Fund Focus - Jupiter Absolute Return Fund
Philip Gibbs Manager of Jupiters Aboslute Return Fund gives his views on the global economic recovery.
What prompted you to launch a retail absolute return fund?
We believe there is demand for products that aim to produce a positive return regardless of market conditions, especially in this uncertain environment. I managed an offshore long/short hedge fund for ten years and have an established investment approach, covering a wide variety of regions, market sectors and asset types. Changes in retail fund regulation have made it possible for us at Jupiter to launch a product which provides UK retail investors with access to my approach to absolute return investing that was previously limited to investors in the offshore fund. This is also quite a different product to the Jupiter Financial Opportunities unit trust fund that I have managed since 1997, which has a financial sector bias.
How do you decide which geographic regions and asset types to invest in?
The Fund seeks to exploit opportunities across geographic regions and asset types. My investment decisions start with an assessment of dominant market and economic conditions. I particularly look for anomalies between economic trends and how they are priced by stock, bond and currency markets. Then I analyse individual stocks and securities which I believe will best realise my macro economic views. This process encompasses global capital markets, a fact reflected in the present international make-up of the portfolio.
Can you give an example of a stock you have recently included within your portfolio and why?

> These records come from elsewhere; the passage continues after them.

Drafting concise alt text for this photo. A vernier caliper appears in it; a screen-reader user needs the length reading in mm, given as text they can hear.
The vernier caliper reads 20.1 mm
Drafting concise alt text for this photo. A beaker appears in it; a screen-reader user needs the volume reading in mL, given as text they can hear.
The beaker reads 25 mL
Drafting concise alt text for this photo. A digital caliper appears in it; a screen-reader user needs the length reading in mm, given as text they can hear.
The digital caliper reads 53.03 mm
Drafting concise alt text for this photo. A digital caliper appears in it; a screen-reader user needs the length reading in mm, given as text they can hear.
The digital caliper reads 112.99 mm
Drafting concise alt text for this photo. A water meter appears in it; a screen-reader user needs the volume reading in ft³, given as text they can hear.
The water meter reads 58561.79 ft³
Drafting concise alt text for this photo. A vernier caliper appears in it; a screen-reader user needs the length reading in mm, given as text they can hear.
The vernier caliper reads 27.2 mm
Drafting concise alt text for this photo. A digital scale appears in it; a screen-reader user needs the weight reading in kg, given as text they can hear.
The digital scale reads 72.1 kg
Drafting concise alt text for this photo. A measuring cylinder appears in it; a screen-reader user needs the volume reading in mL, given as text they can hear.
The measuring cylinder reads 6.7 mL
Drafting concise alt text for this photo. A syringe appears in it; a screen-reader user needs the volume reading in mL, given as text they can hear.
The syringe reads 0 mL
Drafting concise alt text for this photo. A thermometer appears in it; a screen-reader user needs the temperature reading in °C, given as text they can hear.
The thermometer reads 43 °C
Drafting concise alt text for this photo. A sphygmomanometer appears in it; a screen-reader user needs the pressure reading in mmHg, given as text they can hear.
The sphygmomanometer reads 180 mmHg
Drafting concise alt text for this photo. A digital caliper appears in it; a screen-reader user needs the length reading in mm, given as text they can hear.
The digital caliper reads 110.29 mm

The stock market is presently too volatile to justify significant positive or negative exposure, in my view. I am therefore being careful not to expose the Fund to too much equity risk. This includes a small selection of businesses with exposure to Far Eastern growth.
Are there any investment themes are you currently exploring within the fund?
Amid a period of heightened macro economic imbalances, we are carefully invested. We are attracted to the high yield offered by the corporate bonds of a US tobacco company. We also believe that Japan’s government bond yields appear too low in relation to the country’s sovereign debt position and hold what we consider to be a low risk position which will benefit from an increase in yields. Our equities exposure is modest and geared towards the structural growth and healthier public and private sector balance sheets of the Far East. Despite a lot of economic uncertainty, low stock valuations make it a difficult market to be aggressively short (i.e. looking to profit from the fall in value of stocks or indices). Short positions include businesses operating in Europe where economies and the banking sector are under considerable pressure.
How do you see the current state of the global economic recovery?
Growing fiscal restraint in the EU combined with mixed economic signals in the US and China has created some uncertainty over the outlook for global growth. Southern Europe remains the most troubled global economic region. Despite the bail-out package announced in May, the region’s economy faces a severe contraction and there remains a risk of significant public and private sector defaults. US economic data has become more mixed as the year has progressed. Manufacturing is recovering well, but unemployment remains stubbornly high, with the private sector still cautious about the recovery. Stronger public and private sector balance sheets in emerging markets make their long term growth outlook more attractive. While we have some concerns about a property correction in China, we believe the authorities will be careful not to undermine economic growth. A slowdown in global growth should keep interest rates lower for longer, increasing the relative attractiveness of businesses with good quality earnings yields. However, slower growth will make earnings harder to defend. For fund managers, it is a period in which to be carefully invested.
NOTEThe use of derivatives to speculate as to the direction of a market index, currency or share will move can cause short term periods of volatility. The Fund may incur losses greater than its initial investment into derivative contracts (although unit holders will not incur liabilities beyond their initial investment). The fund is able to gain market exposure in excess of its net asset value which can increase or decrease the value of units to a greater extent than would have occurred had no additional market exposure beyond the net asset value had been in place. The fund value is unlikely to increase and decrease in line with the respective markets it invests into. Further information is contained within the Key Features (incorporating Simplified Prospectus). Jupiter Unit Trust Managers Limited (JUTM) and Jupiter Asset Management Limited (JAM) are both authorised and regulated by the Financial Services Authority and their registered address is 1 Grosvenor Place London SW1X 7JJ. They are both subsidiaries of Jupiter Investment Management Group Limited and the group is collectively known as "Jupiter”. The above commentary represents the views of the Fund Manager at the time of preparation and may be subject to change and this is particularly likely during periods of rapidly changing market circumstances. Their views are not necessarily those of Jupiter and should not be interpreted as investment advice. Every effort is made to ensure the accuracy of any information provided but no assurances or warranties are given.